--- INSTRUCTION ---
Reproduce the lines of the records word for word, from the start of the records through the line that contains "Marta Bobo |".

[Saved data entries]
·····
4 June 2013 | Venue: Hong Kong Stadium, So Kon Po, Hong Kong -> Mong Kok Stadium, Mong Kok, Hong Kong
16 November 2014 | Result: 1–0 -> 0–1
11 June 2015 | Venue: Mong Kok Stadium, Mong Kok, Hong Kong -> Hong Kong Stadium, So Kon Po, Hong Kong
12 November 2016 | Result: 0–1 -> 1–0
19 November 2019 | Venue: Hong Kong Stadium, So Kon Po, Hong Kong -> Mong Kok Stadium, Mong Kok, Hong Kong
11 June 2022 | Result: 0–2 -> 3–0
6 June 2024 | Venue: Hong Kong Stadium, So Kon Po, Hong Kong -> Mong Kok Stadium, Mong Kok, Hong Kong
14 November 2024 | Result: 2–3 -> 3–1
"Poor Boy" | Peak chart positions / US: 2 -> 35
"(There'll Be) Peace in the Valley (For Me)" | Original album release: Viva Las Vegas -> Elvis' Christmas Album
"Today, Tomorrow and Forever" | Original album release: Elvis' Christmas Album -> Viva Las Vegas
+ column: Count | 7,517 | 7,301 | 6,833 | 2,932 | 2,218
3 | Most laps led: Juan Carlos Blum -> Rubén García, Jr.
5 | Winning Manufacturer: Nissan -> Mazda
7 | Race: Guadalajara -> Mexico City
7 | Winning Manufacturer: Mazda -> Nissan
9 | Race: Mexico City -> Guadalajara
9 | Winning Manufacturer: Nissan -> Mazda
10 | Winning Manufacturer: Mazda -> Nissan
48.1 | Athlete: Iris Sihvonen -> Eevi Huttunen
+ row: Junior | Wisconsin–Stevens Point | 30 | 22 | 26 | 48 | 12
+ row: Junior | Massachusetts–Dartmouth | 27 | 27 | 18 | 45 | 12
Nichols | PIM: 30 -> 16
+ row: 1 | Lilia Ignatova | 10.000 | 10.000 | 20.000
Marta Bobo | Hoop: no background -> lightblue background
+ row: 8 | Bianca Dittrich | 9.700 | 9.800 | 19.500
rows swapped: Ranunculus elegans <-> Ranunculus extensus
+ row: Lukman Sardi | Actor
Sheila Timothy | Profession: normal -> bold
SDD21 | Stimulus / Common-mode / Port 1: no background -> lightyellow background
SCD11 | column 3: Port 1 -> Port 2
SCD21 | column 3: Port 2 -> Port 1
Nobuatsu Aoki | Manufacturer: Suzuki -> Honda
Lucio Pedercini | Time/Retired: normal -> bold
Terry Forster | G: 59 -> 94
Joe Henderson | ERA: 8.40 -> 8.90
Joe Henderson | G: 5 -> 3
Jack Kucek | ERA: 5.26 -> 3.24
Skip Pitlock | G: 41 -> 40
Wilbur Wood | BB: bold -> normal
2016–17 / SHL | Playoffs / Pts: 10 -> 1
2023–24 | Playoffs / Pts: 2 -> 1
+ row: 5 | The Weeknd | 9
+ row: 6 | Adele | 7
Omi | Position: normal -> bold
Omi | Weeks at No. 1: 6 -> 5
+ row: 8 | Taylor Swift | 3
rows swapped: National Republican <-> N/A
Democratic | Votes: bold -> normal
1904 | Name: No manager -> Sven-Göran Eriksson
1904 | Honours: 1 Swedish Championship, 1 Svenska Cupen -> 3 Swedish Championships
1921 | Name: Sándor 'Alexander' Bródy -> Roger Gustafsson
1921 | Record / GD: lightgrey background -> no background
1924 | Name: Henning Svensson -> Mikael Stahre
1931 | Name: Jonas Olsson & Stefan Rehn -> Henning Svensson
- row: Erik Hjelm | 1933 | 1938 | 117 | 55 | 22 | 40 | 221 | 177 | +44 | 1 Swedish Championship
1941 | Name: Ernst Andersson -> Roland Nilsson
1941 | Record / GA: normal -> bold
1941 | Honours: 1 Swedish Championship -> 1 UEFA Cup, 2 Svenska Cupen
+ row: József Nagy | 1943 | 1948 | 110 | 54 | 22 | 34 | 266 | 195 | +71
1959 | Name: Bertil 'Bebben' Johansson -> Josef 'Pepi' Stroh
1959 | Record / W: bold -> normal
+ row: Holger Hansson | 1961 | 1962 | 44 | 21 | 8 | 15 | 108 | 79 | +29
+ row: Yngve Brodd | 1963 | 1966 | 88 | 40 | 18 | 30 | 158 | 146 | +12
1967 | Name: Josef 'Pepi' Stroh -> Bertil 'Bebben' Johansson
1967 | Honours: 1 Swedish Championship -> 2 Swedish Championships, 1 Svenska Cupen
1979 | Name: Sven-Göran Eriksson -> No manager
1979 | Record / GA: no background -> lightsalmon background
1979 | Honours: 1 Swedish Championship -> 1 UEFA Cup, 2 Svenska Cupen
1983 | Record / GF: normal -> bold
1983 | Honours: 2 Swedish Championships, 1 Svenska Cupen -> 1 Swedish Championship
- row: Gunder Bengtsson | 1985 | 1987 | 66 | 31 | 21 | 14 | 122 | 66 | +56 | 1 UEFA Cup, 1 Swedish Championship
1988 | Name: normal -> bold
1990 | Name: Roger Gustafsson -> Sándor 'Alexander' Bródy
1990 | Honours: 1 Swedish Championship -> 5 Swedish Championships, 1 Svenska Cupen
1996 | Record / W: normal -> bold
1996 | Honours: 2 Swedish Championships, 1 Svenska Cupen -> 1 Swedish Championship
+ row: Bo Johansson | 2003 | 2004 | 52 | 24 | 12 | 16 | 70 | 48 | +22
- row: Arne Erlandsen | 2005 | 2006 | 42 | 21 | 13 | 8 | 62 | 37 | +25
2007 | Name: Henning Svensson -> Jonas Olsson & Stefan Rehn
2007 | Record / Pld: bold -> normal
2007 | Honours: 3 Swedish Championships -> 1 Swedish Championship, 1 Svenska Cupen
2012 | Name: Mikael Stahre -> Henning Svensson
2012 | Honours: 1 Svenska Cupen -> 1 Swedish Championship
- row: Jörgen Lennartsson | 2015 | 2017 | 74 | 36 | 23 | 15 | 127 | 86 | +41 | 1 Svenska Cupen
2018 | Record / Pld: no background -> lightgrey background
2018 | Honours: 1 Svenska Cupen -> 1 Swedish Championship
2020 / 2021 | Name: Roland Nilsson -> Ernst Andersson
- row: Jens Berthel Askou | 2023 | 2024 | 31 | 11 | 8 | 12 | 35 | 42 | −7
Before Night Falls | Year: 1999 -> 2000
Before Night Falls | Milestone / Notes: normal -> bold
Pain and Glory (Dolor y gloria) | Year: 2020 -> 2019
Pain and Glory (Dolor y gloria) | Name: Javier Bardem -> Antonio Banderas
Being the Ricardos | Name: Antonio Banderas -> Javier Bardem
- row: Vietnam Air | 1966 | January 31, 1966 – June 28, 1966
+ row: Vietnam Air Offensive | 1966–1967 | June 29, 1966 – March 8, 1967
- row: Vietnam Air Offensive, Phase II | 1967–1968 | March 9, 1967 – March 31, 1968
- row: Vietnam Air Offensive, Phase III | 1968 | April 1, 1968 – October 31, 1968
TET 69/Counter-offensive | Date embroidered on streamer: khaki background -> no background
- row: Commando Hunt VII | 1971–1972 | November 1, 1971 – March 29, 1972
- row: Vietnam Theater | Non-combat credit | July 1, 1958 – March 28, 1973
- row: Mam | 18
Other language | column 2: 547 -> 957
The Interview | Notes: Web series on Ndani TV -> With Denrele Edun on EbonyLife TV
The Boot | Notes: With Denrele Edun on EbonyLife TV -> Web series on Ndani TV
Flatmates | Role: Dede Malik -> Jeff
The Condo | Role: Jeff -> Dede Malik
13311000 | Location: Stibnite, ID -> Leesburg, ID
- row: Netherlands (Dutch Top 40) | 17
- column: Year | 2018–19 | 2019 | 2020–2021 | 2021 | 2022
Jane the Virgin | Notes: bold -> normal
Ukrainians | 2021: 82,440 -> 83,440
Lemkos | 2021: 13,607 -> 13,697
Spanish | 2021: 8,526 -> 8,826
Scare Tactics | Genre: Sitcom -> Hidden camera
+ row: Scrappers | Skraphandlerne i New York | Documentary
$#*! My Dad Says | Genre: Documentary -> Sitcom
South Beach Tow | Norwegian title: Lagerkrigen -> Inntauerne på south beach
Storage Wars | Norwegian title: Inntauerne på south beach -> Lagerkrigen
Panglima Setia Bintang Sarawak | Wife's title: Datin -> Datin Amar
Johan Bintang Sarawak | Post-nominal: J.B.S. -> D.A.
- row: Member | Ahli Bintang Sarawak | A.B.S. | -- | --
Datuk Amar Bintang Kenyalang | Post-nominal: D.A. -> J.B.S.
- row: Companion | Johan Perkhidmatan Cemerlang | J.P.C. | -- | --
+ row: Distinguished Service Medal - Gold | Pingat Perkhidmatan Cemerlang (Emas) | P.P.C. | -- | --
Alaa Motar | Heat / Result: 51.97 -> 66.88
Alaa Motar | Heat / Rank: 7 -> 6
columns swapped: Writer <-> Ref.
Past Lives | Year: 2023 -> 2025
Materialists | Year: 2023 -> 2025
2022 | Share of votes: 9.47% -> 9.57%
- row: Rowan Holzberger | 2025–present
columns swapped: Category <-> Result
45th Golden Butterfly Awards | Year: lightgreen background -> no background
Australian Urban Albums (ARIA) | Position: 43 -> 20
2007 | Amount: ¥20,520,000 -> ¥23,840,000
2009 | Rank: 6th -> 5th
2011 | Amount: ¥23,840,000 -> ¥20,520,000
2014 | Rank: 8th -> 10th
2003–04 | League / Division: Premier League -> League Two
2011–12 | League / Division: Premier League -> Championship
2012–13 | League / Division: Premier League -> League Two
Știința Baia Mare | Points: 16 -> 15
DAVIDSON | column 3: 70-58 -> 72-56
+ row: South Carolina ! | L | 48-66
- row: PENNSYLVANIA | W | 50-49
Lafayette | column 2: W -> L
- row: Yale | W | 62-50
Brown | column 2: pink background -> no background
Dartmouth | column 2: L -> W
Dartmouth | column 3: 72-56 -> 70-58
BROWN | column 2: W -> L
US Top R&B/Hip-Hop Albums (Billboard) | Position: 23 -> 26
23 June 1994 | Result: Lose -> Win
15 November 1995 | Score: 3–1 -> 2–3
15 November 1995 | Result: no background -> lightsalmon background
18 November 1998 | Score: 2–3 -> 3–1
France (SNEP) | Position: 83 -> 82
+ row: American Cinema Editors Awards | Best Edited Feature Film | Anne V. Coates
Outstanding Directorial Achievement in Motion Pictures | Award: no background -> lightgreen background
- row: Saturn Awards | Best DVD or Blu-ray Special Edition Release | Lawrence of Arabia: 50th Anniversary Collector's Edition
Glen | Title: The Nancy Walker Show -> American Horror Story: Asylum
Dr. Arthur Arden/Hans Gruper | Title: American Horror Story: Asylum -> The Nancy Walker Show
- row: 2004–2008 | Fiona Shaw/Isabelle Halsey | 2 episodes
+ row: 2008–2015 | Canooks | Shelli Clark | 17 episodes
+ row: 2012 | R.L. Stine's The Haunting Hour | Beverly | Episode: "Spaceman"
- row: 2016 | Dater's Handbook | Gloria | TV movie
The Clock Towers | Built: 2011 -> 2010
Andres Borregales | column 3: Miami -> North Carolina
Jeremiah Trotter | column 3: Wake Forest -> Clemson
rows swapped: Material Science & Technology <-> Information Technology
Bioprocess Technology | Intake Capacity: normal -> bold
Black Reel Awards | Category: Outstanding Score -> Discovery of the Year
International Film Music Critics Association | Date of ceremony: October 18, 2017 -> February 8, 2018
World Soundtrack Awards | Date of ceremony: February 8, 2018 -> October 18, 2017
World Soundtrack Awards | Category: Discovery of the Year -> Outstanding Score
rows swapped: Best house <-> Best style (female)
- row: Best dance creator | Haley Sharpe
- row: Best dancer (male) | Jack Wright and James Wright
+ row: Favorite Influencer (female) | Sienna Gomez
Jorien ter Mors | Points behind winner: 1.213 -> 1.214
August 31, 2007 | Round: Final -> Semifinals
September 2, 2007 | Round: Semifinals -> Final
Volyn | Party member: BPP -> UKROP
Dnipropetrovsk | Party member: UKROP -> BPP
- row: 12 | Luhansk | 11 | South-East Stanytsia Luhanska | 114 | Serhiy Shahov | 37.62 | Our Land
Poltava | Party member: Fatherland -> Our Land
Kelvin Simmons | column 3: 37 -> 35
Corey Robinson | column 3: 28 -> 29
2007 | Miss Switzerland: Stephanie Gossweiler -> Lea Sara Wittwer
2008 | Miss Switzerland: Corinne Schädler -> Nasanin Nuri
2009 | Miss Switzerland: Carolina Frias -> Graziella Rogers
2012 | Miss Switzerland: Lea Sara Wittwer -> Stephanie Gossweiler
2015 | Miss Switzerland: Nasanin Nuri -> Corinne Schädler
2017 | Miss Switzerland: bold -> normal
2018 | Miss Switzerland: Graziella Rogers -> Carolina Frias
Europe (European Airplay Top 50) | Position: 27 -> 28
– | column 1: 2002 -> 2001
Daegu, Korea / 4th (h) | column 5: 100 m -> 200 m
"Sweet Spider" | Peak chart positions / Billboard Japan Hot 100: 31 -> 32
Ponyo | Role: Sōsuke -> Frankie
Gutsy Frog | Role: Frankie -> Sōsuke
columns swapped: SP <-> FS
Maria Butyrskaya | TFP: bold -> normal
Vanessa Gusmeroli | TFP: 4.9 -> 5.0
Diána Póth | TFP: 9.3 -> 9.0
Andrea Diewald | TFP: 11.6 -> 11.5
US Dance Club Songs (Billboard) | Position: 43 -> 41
·····
--- TASK ANSWER ---
4 June 2013 | Venue: Hong Kong Stadium, So Kon Po, Hong Kong -> Mong Kok Stadium, Mong Kok, Hong Kong
16 November 2014 | Result: 1–0 -> 0–1
11 June 2015 | Venue: Mong Kok Stadium, Mong Kok, Hong Kong -> Hong Kong Stadium, So Kon Po, Hong Kong
12 November 2016 | Result: 0–1 -> 1–0
19 November 2019 | Venue: Hong Kong Stadium, So Kon Po, Hong Kong -> Mong Kok Stadium, Mong Kok, Hong Kong
11 June 2022 | Result: 0–2 -> 3–0
6 June 2024 | Venue: Hong Kong Stadium, So Kon Po, Hong Kong -> Mong Kok Stadium, Mong Kok, Hong Kong
14 November 2024 | Result: 2–3 -> 3–1
"Poor Boy" | Peak chart positions / US: 2 -> 35
"(There'll Be) Peace in the Valley (For Me)" | Original album release: Viva Las Vegas -> Elvis' Christmas Album
"Today, Tomorrow and Forever" | Original album release: Elvis' Christmas Album -> Viva Las Vegas
+ column: Count | 7,517 | 7,301 | 6,833 | 2,932 | 2,218
3 | Most laps led: Juan Carlos Blum -> Rubén García, Jr.
5 | Winning Manufacturer: Nissan -> Mazda
7 | Race: Guadalajara -> Mexico City
7 | Winning Manufacturer: Mazda -> Nissan
9 | Race: Mexico City -> Guadalajara
9 | Winning Manufacturer: Nissan -> Mazda
10 | Winning Manufacturer: Mazda -> Nissan
48.1 | Athlete: Iris Sihvonen -> Eevi Huttunen
+ row: Junior | Wisconsin–Stevens Point | 30 | 22 | 26 | 48 | 12
+ row: Junior | Massachusetts–Dartmouth | 27 | 27 | 18 | 45 | 12
Nichols | PIM: 30 -> 16
+ row: 1 | Lilia Ignatova | 10.000 | 10.000 | 20.000
Marta Bobo | Hoop: no background -> lightblue background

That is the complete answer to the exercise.